## Seção de registros
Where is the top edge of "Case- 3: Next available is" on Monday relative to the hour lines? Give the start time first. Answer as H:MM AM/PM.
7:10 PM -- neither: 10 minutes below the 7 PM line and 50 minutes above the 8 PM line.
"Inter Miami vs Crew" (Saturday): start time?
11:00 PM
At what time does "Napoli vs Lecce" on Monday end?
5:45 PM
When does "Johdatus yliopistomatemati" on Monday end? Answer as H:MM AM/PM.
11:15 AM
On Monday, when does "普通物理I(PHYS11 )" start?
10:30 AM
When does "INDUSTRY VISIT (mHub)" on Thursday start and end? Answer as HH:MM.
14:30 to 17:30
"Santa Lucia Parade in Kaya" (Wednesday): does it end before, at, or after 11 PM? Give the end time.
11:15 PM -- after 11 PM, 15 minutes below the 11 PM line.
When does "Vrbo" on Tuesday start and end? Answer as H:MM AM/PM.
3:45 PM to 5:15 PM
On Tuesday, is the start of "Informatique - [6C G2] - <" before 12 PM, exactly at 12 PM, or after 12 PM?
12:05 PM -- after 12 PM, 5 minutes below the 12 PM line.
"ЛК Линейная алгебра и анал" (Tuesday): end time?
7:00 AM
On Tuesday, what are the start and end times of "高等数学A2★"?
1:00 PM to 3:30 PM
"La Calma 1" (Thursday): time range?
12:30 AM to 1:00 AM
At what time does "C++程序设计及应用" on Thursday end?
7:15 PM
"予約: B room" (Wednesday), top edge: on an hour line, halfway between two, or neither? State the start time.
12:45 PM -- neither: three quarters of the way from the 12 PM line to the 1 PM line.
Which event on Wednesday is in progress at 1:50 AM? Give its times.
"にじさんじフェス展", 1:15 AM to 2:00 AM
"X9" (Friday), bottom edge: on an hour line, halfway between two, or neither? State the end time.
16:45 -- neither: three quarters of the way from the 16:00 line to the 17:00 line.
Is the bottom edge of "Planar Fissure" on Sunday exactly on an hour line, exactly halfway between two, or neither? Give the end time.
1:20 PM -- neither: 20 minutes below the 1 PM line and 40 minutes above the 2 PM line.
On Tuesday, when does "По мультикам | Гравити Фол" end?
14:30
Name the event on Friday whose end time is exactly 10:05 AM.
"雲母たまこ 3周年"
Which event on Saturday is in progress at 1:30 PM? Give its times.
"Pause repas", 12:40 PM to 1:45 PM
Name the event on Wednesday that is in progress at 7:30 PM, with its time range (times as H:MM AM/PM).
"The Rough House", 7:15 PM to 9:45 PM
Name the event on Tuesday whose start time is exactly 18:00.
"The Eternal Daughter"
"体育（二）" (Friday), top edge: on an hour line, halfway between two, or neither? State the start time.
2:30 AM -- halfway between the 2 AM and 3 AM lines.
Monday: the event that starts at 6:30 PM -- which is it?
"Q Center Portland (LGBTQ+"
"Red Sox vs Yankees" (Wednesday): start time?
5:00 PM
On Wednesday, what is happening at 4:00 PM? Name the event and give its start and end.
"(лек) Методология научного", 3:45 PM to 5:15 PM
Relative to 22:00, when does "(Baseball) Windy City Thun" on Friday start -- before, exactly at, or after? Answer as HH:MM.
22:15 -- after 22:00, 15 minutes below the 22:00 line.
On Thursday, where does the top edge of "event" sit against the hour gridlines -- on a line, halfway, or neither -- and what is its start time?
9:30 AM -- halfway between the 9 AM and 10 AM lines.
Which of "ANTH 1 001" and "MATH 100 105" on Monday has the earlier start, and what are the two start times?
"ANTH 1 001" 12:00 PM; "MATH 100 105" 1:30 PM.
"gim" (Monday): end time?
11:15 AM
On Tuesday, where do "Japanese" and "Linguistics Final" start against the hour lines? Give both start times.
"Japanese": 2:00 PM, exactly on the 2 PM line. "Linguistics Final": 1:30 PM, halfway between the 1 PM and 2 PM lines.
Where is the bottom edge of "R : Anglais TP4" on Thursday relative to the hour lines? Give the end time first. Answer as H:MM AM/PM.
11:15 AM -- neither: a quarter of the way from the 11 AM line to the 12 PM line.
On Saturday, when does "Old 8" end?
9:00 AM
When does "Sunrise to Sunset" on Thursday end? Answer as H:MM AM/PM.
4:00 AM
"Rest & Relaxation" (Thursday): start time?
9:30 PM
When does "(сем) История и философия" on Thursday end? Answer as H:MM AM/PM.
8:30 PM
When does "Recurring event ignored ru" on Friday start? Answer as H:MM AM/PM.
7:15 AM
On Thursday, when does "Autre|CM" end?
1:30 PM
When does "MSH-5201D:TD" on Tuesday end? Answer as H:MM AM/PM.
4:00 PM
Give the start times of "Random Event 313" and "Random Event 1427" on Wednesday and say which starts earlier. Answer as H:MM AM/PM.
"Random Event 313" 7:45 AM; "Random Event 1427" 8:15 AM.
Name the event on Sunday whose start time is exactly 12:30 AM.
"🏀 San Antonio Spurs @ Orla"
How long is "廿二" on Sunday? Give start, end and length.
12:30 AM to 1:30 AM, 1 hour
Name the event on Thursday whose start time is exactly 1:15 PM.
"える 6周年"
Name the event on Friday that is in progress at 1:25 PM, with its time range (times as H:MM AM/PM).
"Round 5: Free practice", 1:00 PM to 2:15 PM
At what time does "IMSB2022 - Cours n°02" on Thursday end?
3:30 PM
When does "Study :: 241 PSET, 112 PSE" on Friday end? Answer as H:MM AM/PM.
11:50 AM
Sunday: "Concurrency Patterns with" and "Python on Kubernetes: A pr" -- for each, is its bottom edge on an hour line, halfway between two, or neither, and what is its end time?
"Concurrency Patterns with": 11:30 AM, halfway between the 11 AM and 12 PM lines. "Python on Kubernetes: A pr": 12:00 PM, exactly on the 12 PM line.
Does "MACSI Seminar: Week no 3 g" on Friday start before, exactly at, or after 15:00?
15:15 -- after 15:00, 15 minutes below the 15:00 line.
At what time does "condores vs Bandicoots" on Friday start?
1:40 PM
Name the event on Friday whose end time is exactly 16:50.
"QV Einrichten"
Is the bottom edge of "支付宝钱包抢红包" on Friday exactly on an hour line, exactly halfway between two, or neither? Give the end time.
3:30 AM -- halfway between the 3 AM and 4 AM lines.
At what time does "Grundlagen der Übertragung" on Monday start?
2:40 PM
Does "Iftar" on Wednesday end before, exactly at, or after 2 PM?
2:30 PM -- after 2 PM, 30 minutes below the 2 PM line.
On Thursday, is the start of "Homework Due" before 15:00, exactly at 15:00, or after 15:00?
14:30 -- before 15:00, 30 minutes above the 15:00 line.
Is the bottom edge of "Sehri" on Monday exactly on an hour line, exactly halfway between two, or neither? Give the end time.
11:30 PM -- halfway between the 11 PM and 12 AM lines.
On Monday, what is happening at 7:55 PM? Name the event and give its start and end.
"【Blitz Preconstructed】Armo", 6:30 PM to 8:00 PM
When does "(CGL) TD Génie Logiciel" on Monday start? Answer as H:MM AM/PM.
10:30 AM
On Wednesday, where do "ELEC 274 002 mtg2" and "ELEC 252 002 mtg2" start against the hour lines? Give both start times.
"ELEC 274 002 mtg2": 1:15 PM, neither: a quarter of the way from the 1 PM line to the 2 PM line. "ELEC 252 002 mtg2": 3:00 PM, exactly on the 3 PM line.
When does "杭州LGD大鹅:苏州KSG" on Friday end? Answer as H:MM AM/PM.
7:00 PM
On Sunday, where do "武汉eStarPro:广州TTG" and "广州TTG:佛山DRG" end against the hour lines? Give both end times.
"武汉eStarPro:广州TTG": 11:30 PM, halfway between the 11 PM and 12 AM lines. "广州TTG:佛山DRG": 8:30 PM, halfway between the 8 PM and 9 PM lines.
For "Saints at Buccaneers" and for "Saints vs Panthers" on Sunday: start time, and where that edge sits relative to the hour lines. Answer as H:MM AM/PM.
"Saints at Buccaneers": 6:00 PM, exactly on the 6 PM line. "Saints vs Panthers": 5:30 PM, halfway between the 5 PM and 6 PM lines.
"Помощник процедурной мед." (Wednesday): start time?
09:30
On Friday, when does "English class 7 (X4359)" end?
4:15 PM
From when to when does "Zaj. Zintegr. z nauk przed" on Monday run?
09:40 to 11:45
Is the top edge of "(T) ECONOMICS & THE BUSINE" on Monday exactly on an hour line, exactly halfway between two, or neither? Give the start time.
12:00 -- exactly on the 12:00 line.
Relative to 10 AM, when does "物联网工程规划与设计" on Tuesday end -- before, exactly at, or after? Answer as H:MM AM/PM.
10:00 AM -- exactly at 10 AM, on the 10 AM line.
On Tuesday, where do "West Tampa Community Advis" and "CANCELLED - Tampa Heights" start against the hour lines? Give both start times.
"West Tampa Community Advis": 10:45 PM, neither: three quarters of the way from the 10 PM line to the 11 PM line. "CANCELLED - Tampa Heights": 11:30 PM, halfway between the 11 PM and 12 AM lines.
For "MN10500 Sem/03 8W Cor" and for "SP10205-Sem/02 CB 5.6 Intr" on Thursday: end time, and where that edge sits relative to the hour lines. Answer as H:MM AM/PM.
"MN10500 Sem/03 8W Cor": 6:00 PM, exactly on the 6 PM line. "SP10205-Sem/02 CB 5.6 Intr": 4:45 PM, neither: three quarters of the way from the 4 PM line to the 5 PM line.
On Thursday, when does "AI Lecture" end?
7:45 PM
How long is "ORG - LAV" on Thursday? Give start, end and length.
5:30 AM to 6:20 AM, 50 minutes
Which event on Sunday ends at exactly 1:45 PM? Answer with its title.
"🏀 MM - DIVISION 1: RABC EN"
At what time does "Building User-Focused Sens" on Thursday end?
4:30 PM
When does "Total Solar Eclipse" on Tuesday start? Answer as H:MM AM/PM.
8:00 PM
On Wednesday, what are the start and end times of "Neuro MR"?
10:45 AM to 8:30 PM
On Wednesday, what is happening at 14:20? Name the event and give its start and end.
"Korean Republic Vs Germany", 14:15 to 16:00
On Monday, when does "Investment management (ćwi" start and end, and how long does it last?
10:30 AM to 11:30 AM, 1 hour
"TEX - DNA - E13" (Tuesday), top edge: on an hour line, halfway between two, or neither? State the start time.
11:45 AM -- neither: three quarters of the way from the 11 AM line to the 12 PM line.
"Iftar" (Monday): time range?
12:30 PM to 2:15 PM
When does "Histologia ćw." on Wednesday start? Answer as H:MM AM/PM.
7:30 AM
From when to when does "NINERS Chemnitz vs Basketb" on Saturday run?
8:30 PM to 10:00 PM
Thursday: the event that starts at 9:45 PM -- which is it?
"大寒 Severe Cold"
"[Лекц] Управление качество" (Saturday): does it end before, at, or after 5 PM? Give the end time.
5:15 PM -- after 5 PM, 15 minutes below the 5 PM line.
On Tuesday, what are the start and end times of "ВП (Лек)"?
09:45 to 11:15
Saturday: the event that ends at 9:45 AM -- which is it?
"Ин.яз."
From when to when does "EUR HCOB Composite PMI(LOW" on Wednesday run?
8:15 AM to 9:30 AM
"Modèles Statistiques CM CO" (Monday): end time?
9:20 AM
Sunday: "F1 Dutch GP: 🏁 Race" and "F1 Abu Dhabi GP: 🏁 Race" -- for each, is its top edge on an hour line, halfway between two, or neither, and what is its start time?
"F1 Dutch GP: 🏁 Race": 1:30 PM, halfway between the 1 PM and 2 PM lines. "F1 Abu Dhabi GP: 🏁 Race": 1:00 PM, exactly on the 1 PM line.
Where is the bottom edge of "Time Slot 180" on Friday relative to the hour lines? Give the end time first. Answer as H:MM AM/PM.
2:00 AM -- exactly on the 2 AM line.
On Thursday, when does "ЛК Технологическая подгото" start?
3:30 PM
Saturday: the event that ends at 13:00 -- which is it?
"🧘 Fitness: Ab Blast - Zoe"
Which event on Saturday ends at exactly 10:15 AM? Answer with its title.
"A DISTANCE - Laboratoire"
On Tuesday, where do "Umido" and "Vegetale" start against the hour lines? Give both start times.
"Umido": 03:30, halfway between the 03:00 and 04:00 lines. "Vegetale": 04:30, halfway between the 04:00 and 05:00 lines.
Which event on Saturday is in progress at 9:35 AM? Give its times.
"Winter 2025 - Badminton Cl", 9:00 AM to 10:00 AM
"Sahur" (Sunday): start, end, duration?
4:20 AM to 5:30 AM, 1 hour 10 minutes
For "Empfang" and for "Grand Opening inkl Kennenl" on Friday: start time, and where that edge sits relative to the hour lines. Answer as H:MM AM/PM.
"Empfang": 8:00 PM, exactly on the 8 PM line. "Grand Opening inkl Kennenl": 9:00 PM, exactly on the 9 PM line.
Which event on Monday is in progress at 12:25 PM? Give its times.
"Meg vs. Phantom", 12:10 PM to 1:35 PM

## Tarefa curta
Reproduza, sem nenhuma alteração, o trecho que vai do início dos registros até a linha que contém "16:45 -- neither: three", incluindo essa linha.

## Solução completa
Where is the top edge of "Case- 3: Next available is" on Monday relative to the hour lines? Give the start time first. Answer as H:MM AM/PM.
7:10 PM -- neither: 10 minutes below the 7 PM line and 50 minutes above the 8 PM line.
"Inter Miami vs Crew" (Saturday): start time?
11:00 PM
At what time does "Napoli vs Lecce" on Monday end?
5:45 PM
When does "Johdatus yliopistomatemati" on Monday end? Answer as H:MM AM/PM.
11:15 AM
On Monday, when does "普通物理I(PHYS11 )" start?
10:30 AM
When does "INDUSTRY VISIT (mHub)" on Thursday start and end? Answer as HH:MM.
14:30 to 17:30
"Santa Lucia Parade in Kaya" (Wednesday): does it end before, at, or after 11 PM? Give the end time.
11:15 PM -- after 11 PM, 15 minutes below the 11 PM line.
When does "Vrbo" on Tuesday start and end? Answer as H:MM AM/PM.
3:45 PM to 5:15 PM
On Tuesday, is the start of "Informatique - [6C G2] - <" before 12 PM, exactly at 12 PM, or after 12 PM?
12:05 PM -- after 12 PM, 5 minutes below the 12 PM line.
"ЛК Линейная алгебра и анал" (Tuesday): end time?
7:00 AM
On Tuesday, what are the start and end times of "高等数学A2★"?
1:00 PM to 3:30 PM
"La Calma 1" (Thursday): time range?
12:30 AM to 1:00 AM
At what time does "C++程序设计及应用" on Thursday end?
7:15 PM
"予約: B room" (Wednesday), top edge: on an hour line, halfway between two, or neither? State the start time.
12:45 PM -- neither: three quarters of the way from the 12 PM line to the 1 PM line.
Which event on Wednesday is in progress at 1:50 AM? Give its times.
"にじさんじフェス展", 1:15 AM to 2:00 AM
"X9" (Friday), bottom edge: on an hour line, halfway between two, or neither? State the end time.
16:45 -- neither: three quarters of the way from the 16:00 line to the 17:00 line.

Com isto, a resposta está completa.